> TEXTO
+ + +
Nessa altura, Nisa tinha igualmente para oferecer aos cidadãos os memoráveis bailes na Sociedade Artística Nisense e no Sport Nisa e Benfica; as inesquecíveis sessões de cinema e de teatro no decadente Cine Teatro, programadas pelo saudoso Sr. Vilela Mendes; as festas do Mártir Santo; as procissões e as romarias á Srª da Graça e Srª dos Prazeres; as actuações dos Ranchos Folclóricos; as diversas actividades culturais realizadas na Casa do Povo e pelo Centro Recreativo e Cultural de Nisa; as grandes exibições de futebol por aquela que foi uma das melhores equipas que o Sport Nisa e Benfica teve em toda a sua história; os animados dias de feira com os seus carrosséis e os diversos circos que assentavam arraiais durante o ano, no coração da vila; entre outros.
Nisa recebeu Amália Rodrigues com enorme entusiasmo e júbilo. Recorde-se que a fadista, aos 56 anos de idade, estava ainda nessa altura no auge da carreira, em que a sua presença e voz, arrastavam multidões atrás de si para a contemplar e ouvir. No inicio dessa década, em 1970, tinha sido editado “Com que voz” um dos discos mais importantes da sua carreira e que é considerado por muitos como o melhor jamais gravado em Portugal, em que a artista canta alguns dos grandes poetas portugueses, com música do compositor Alain Oulman. Depois da sua passagem por Nisa haveria de gravar, nos anos oitenta, dois belíssimos Lp com poemas seus “Gostava de Ser Quem Era” e “Lágrima”.
+ + +
> DADOS APRESENTADOS
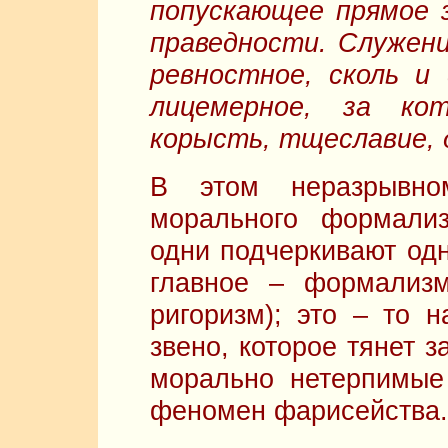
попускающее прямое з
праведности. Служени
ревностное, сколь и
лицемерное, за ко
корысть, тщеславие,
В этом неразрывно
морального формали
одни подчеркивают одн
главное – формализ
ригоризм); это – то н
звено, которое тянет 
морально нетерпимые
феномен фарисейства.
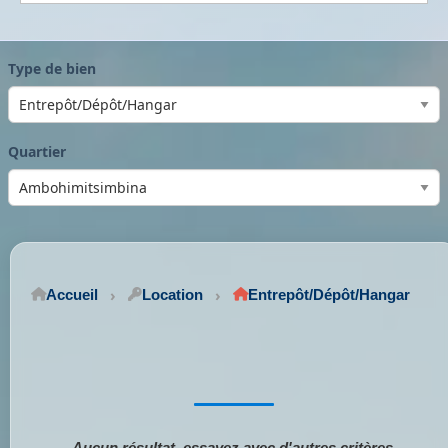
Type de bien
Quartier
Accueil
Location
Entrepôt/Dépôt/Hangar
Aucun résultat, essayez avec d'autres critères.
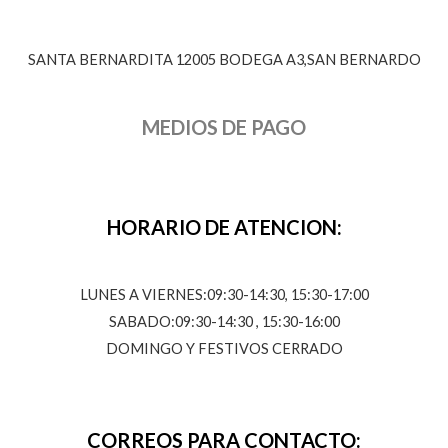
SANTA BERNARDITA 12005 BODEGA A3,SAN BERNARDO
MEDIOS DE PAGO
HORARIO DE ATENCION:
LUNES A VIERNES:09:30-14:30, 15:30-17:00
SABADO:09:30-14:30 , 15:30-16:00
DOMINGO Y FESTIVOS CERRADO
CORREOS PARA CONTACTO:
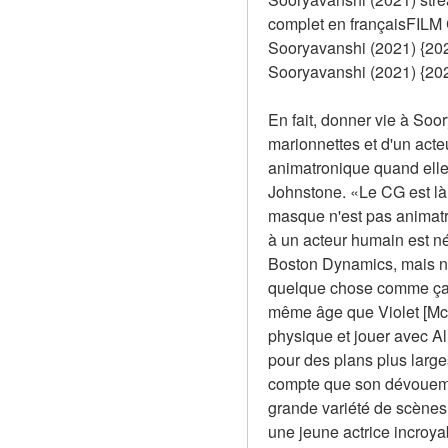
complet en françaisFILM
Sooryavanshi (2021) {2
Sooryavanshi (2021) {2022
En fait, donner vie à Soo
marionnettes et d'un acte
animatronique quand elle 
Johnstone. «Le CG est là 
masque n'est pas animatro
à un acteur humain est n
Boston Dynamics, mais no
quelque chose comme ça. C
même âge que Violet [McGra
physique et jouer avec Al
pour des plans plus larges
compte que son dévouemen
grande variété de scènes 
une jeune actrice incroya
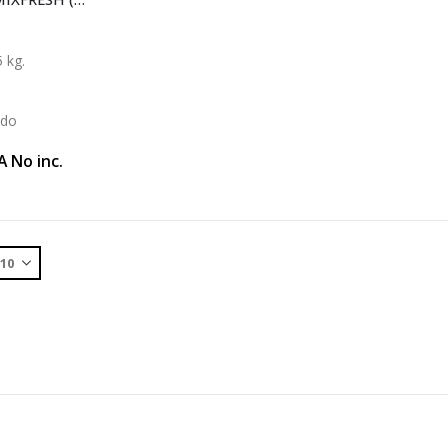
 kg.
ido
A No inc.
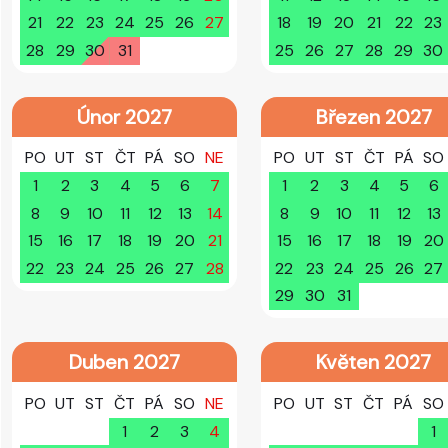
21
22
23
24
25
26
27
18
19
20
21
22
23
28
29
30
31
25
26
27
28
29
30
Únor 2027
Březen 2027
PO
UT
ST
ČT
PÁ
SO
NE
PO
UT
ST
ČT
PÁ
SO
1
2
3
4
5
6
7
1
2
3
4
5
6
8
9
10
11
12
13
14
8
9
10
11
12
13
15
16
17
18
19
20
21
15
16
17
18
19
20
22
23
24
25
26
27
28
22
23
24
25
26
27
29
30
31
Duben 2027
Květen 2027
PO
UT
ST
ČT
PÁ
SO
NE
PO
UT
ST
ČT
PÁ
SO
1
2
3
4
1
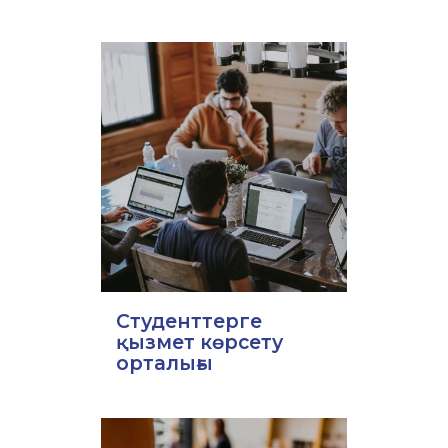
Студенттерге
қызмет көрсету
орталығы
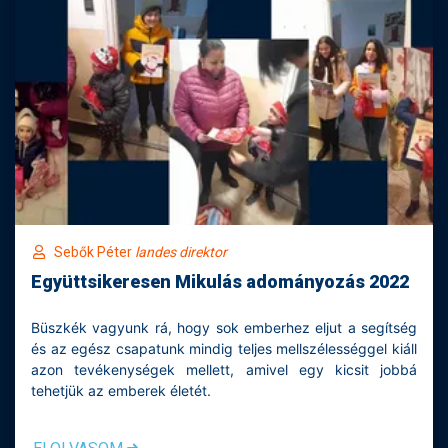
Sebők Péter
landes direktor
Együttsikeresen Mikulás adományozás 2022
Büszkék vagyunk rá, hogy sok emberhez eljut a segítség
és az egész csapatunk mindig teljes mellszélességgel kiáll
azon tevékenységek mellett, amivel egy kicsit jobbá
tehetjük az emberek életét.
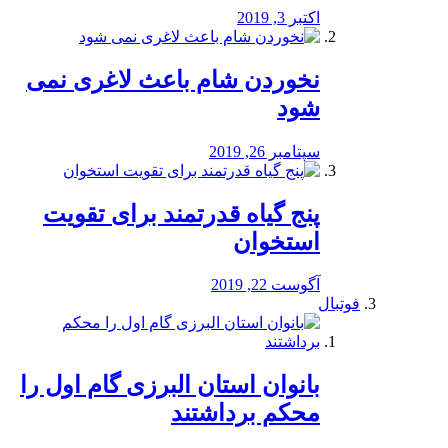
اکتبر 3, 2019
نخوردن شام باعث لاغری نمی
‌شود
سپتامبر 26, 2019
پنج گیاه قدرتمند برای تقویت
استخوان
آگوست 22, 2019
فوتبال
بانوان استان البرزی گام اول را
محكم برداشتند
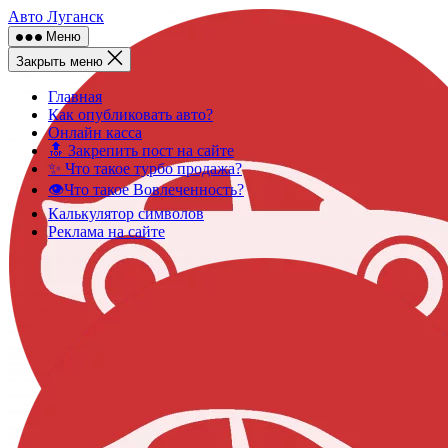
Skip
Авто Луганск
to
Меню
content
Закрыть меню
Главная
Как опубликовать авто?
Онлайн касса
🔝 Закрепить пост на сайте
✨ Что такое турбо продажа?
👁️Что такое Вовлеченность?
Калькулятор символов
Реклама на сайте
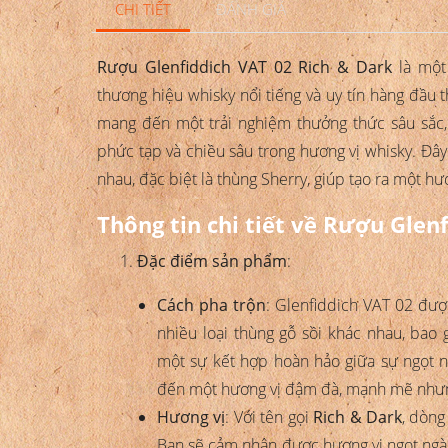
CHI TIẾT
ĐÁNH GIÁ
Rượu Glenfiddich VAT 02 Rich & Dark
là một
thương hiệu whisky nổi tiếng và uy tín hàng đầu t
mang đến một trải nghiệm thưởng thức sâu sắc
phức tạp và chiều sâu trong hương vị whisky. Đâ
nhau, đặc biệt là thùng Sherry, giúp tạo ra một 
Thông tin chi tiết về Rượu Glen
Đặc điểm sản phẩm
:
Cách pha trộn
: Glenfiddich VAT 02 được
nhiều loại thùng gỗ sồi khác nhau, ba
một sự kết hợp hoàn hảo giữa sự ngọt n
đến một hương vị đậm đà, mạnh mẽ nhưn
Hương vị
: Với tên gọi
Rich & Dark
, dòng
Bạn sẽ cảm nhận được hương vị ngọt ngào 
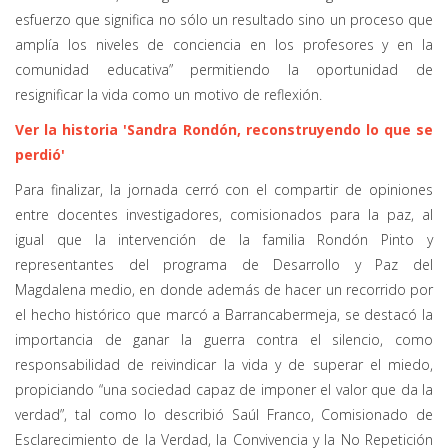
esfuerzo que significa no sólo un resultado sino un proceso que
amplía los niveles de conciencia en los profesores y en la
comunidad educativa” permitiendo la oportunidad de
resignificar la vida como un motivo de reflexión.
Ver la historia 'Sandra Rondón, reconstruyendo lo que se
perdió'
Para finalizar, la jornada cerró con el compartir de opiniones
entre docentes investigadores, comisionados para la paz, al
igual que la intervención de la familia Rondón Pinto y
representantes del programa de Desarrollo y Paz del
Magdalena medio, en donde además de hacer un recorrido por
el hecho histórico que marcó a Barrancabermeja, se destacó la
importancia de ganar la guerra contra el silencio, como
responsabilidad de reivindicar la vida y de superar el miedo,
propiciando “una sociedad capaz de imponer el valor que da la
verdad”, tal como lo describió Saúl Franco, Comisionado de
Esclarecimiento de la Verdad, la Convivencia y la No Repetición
+ + +
Copie o trecho do texto sobre Nisa, trocando "memoráveis" por "célebres". Comece nas palavras "Nessa altura, Nisa" e pare depois de "vila; entre outros.". As entradas não fazem falta para este trabalho.

> RESPOSTA
Nessa altura, Nisa tinha igualmente para oferecer aos cidadãos os célebres bailes na Sociedade Artística Nisense e no Sport Nisa e Benfica; as inesquecíveis sessões de cinema e de teatro no decadente Cine Teatro, programadas pelo saudoso Sr. Vilela Mendes; as festas do Mártir Santo; as procissões e as romarias á Srª da Graça e Srª dos Prazeres; as actuações dos Ranchos Folclóricos; as diversas actividades culturais realizadas na Casa do Povo e pelo Centro Recreativo e Cultural de Nisa; as grandes exibições de futebol por aquela que foi uma das melhores equipas que o Sport Nisa e Benfica teve em toda a sua história; os animados dias de feira com os seus carrosséis e os diversos circos que assentavam arraiais durante o ano, no coração da vila; entre outros.